To-do item ->
Which lines in the records below contain the word "What"? Gather each of them and copy it out.

Dataset excerpts ->

■ ■ ■

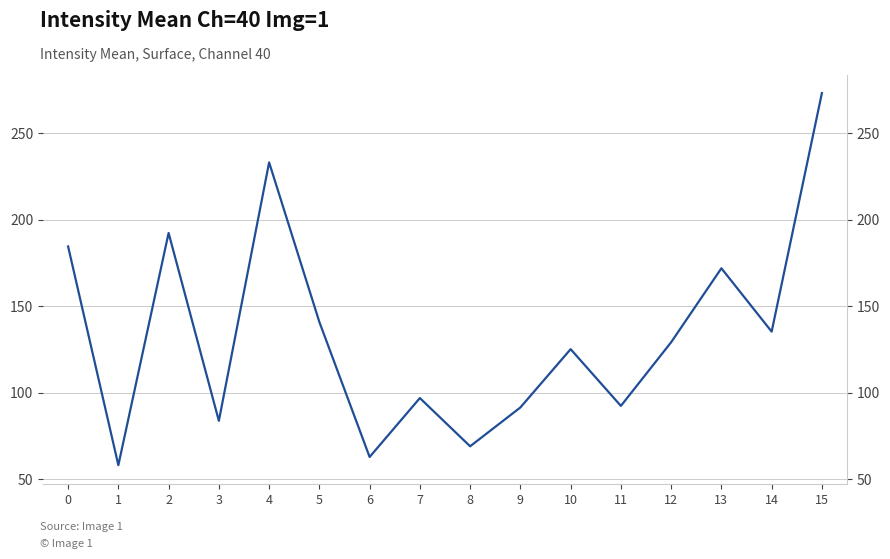

Reading left to right, extract all data points from this chart.

184.4	58.0	192.2	83.7	233.0	140.8	62.8	96.8	69.0	91.4	125.1	92.3	129.1	171.8	135.2	273.1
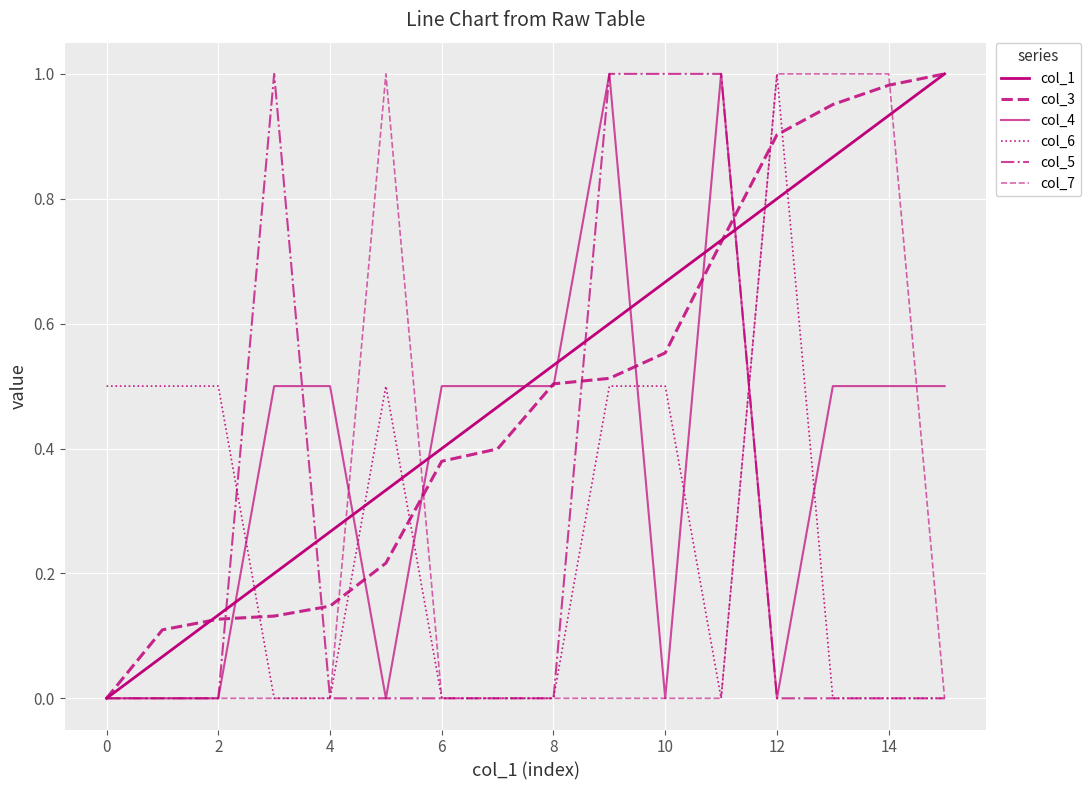

What is the label of the 15th point from the left?

14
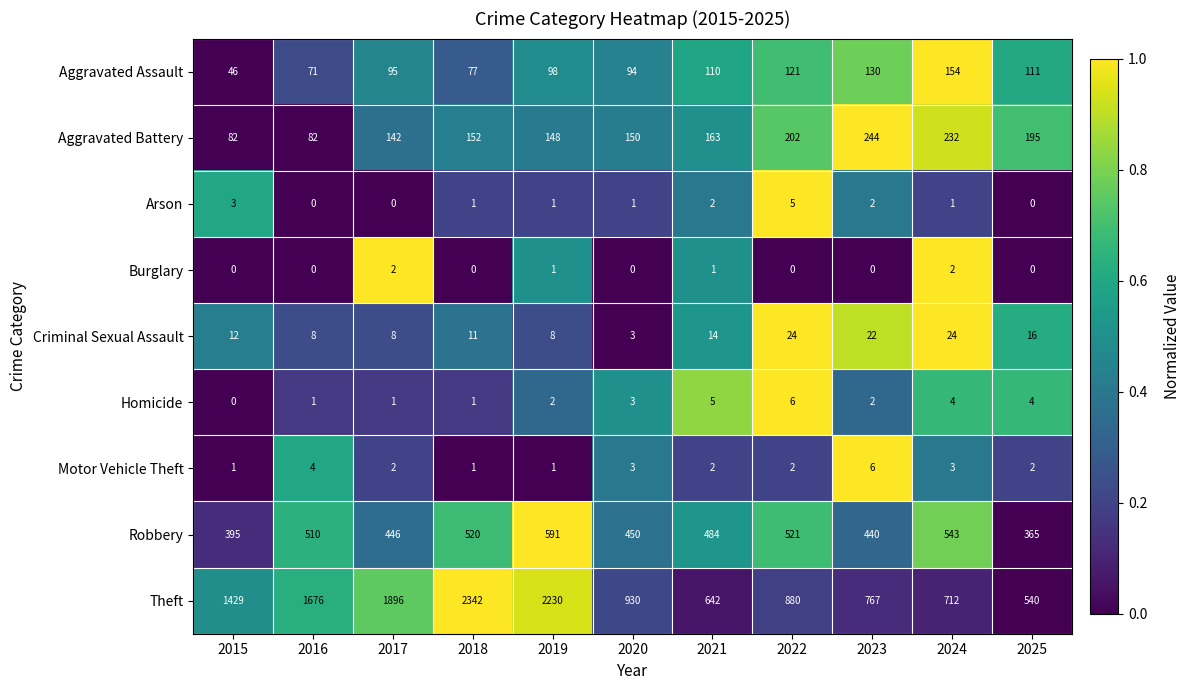

At which category is the sum across all series the highest?

2018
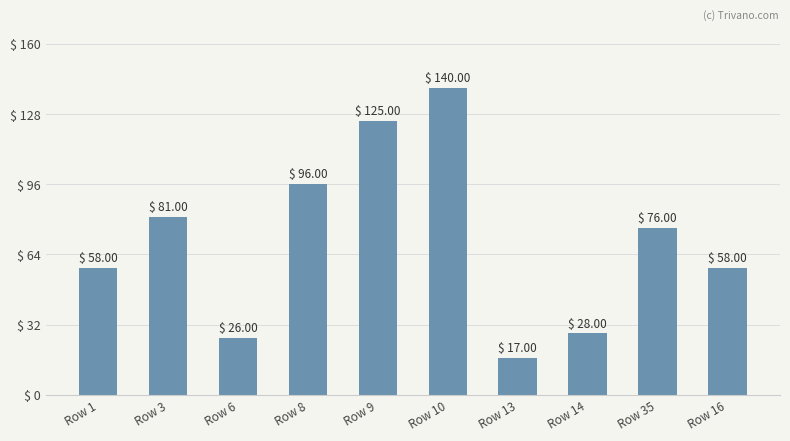

What is the minimum value shown in the chart?

17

■ ■ ■

Response box ->
What is the label of the 15th point from the left?
What is the minimum value shown in the chart?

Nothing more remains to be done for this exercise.